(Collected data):
——
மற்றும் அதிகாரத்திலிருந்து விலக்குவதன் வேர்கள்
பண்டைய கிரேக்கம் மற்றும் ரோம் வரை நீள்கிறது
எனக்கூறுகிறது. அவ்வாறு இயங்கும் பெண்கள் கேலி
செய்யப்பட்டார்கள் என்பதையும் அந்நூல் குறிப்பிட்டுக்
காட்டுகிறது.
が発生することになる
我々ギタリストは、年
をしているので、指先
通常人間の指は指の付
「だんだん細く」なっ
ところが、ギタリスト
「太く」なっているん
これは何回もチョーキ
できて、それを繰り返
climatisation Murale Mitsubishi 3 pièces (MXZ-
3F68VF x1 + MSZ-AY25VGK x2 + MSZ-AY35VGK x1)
——
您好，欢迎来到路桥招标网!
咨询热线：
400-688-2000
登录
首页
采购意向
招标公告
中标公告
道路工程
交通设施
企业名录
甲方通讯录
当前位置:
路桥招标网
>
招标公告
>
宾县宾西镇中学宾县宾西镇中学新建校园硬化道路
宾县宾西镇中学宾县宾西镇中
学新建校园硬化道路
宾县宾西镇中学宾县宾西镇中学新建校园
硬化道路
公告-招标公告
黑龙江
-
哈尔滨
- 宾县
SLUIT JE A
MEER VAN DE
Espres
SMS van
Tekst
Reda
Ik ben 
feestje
——
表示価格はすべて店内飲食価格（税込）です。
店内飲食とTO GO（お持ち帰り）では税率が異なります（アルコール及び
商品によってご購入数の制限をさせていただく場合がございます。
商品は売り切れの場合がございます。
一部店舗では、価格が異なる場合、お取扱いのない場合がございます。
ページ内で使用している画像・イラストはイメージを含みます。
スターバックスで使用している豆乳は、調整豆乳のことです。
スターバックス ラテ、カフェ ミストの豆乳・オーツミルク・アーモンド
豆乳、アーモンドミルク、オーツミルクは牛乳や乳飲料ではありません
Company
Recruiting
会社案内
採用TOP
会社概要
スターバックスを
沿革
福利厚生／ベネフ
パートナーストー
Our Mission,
——
(WHAT IS REQUIRED): From the entries above, return exactly the line containing "மற்றும் அதிகாரத்திலிருந்து விலக்குவதன்", the line containing "3F68VF x1 + MSZ-AY25VGK x2 + MSZ-AY35VGK x1)", and all lines between, and nothing else.

(YOUR SOLUTION):
மற்றும் அதிகாரத்திலிருந்து விலக்குவதன் வேர்கள்
பண்டைய கிரேக்கம் மற்றும் ரோம் வரை நீள்கிறது
எனக்கூறுகிறது. அவ்வாறு இயங்கும் பெண்கள் கேலி
செய்யப்பட்டார்கள் என்பதையும் அந்நூல் குறிப்பிட்டுக்
காட்டுகிறது.
が発生することになる
我々ギタリストは、年
をしているので、指先
通常人間の指は指の付
「だんだん細く」なっ
ところが、ギタリスト
「太く」なっているん
これは何回もチョーキ
できて、それを繰り返
climatisation Murale Mitsubishi 3 pièces (MXZ-
3F68VF x1 + MSZ-AY25VGK x2 + MSZ-AY35VGK x1)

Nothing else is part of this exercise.